What you should do |
Using the records below, report how many lines include "size", and give no more than the number.

Data shown |
-- -- --
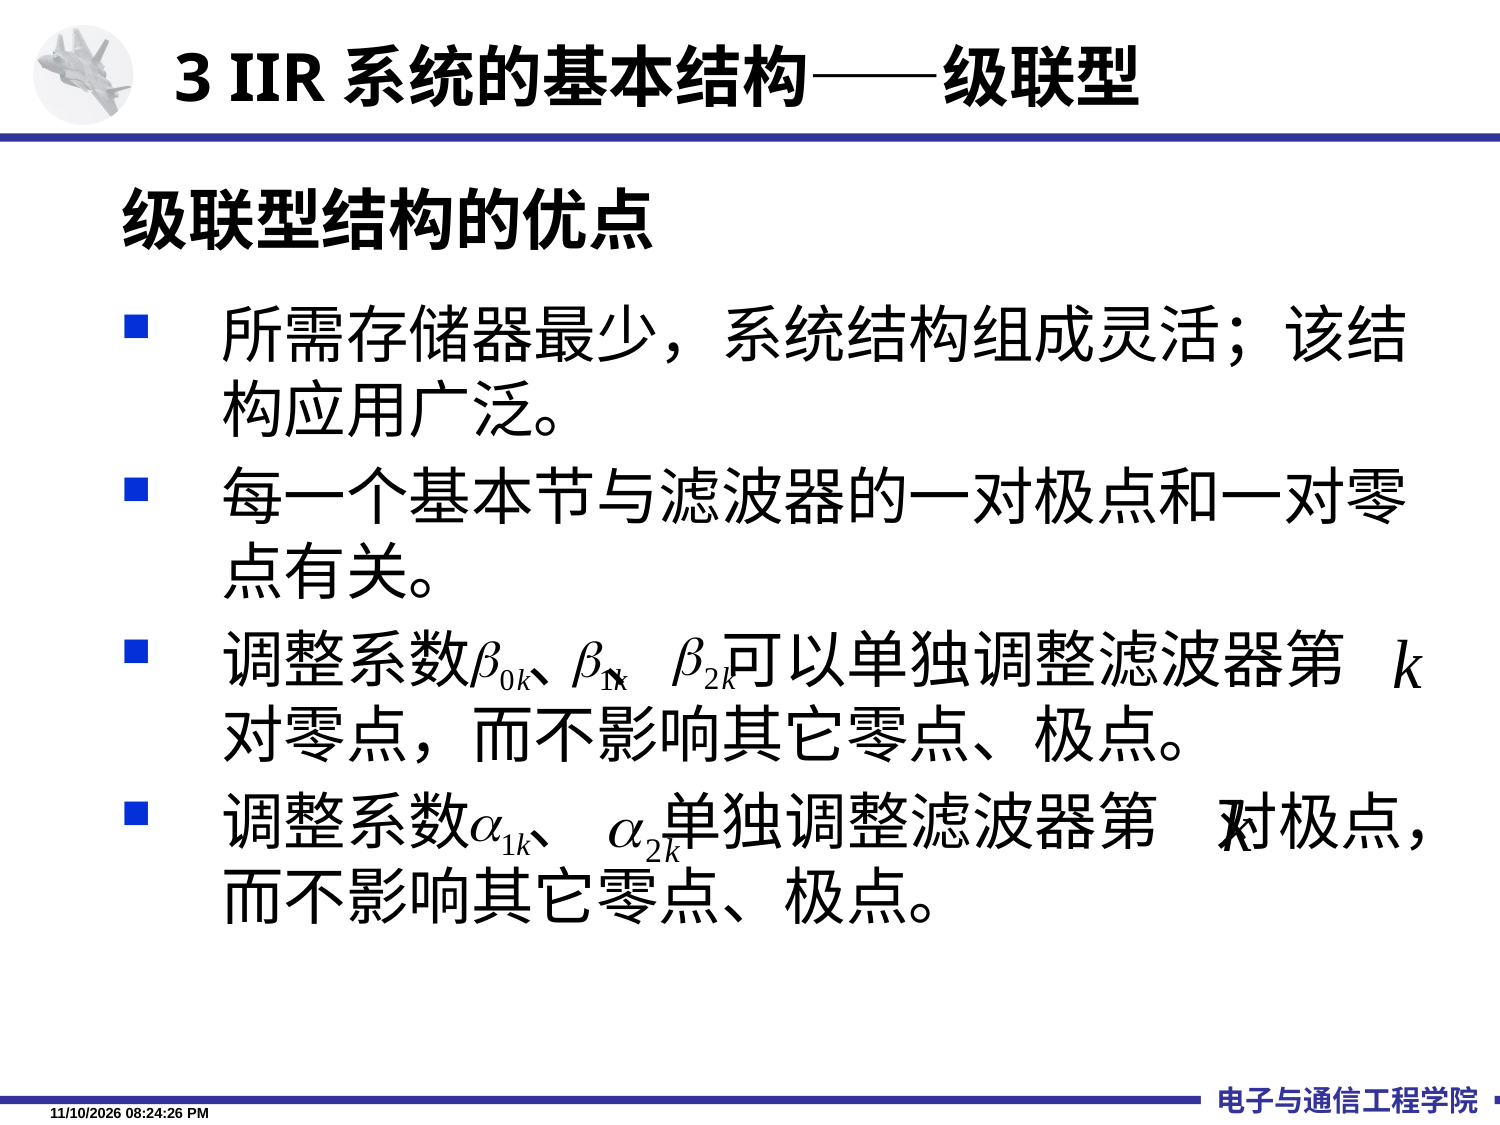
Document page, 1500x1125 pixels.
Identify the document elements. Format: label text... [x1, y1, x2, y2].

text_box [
-- -- --
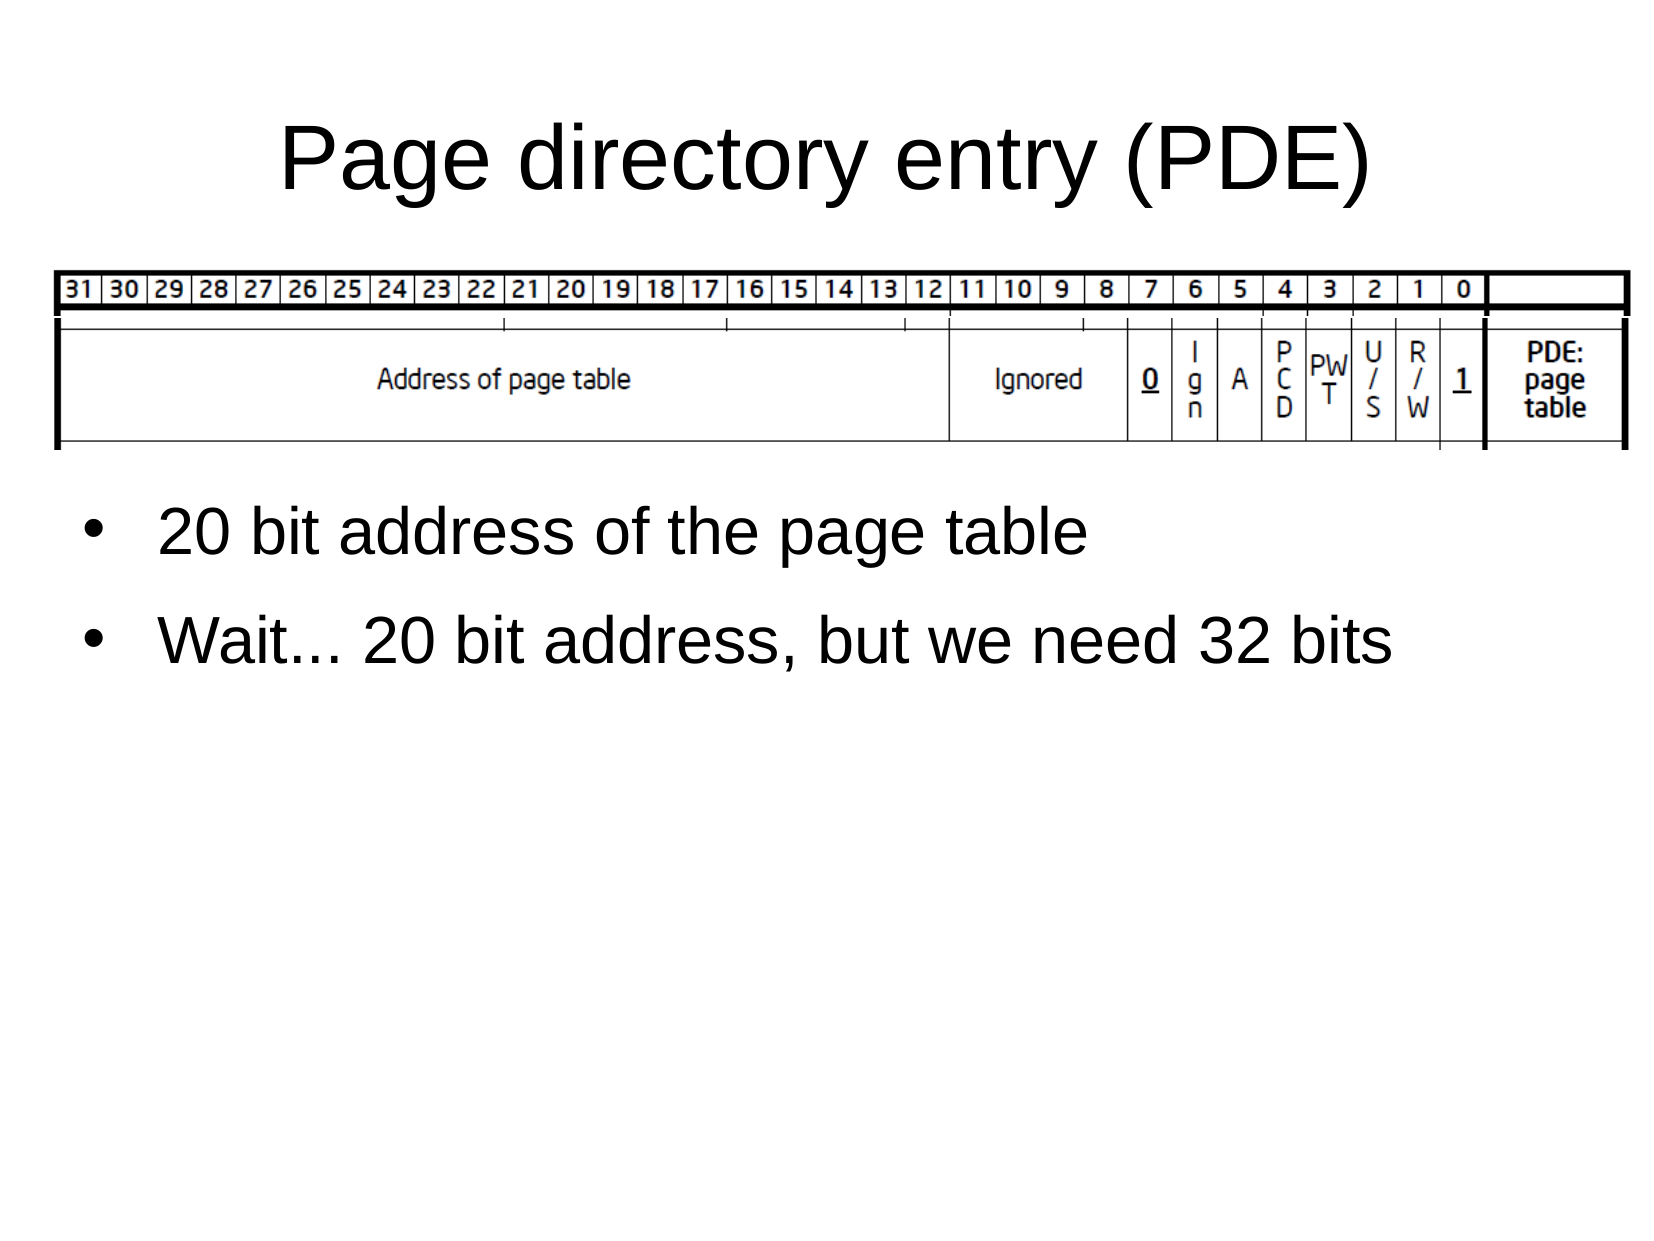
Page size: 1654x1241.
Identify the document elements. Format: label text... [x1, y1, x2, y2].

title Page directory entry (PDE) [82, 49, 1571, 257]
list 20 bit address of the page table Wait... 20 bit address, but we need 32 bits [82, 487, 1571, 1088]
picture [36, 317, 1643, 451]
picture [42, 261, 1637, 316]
-- -- --
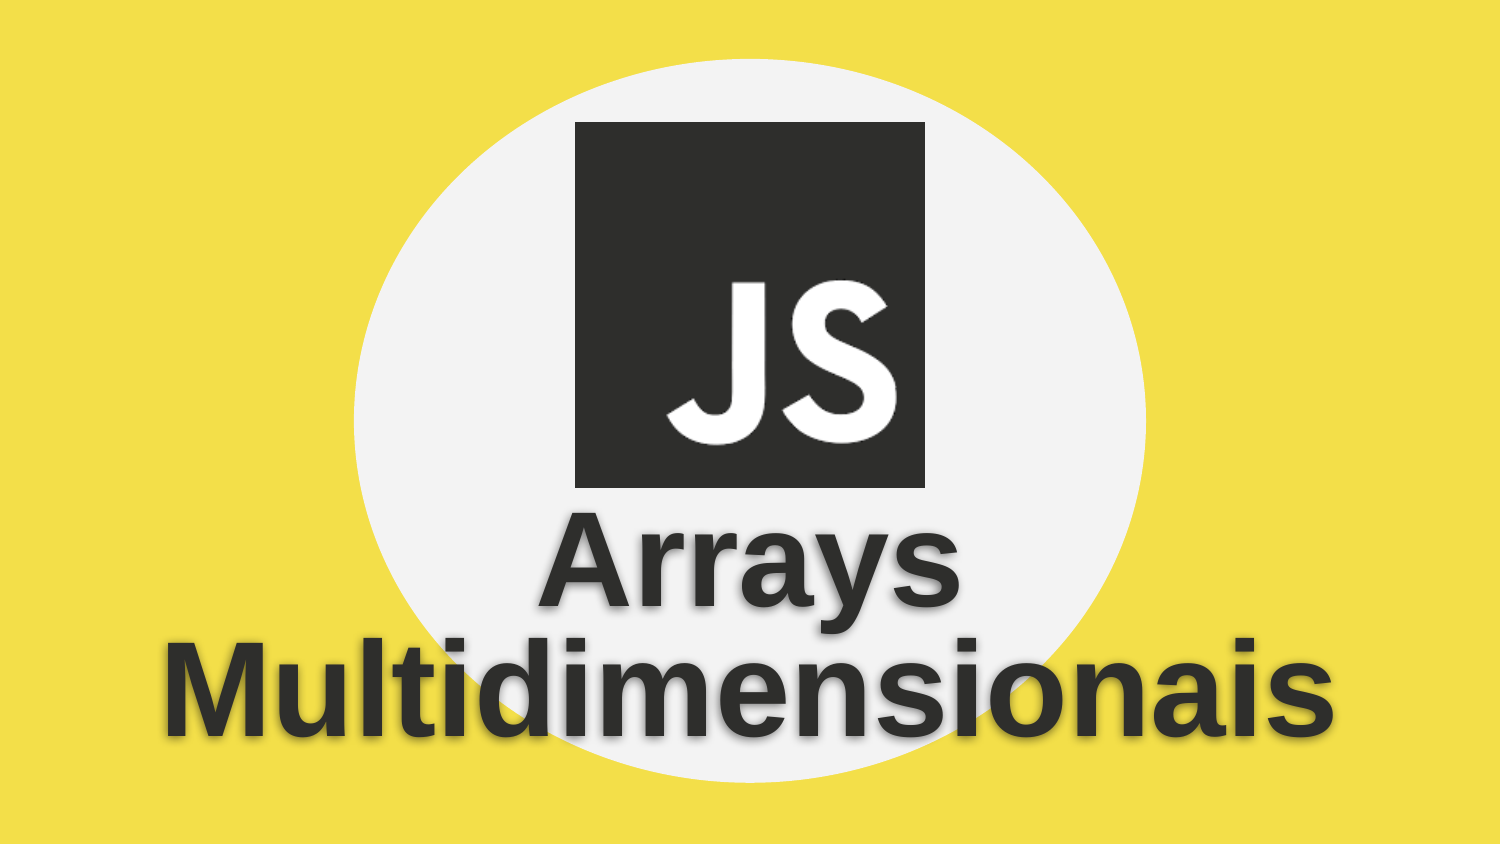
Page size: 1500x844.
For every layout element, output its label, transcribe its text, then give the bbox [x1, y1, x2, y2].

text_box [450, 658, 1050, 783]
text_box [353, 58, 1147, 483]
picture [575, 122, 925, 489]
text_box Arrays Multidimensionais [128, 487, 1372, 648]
-- -- --
The completed task |
2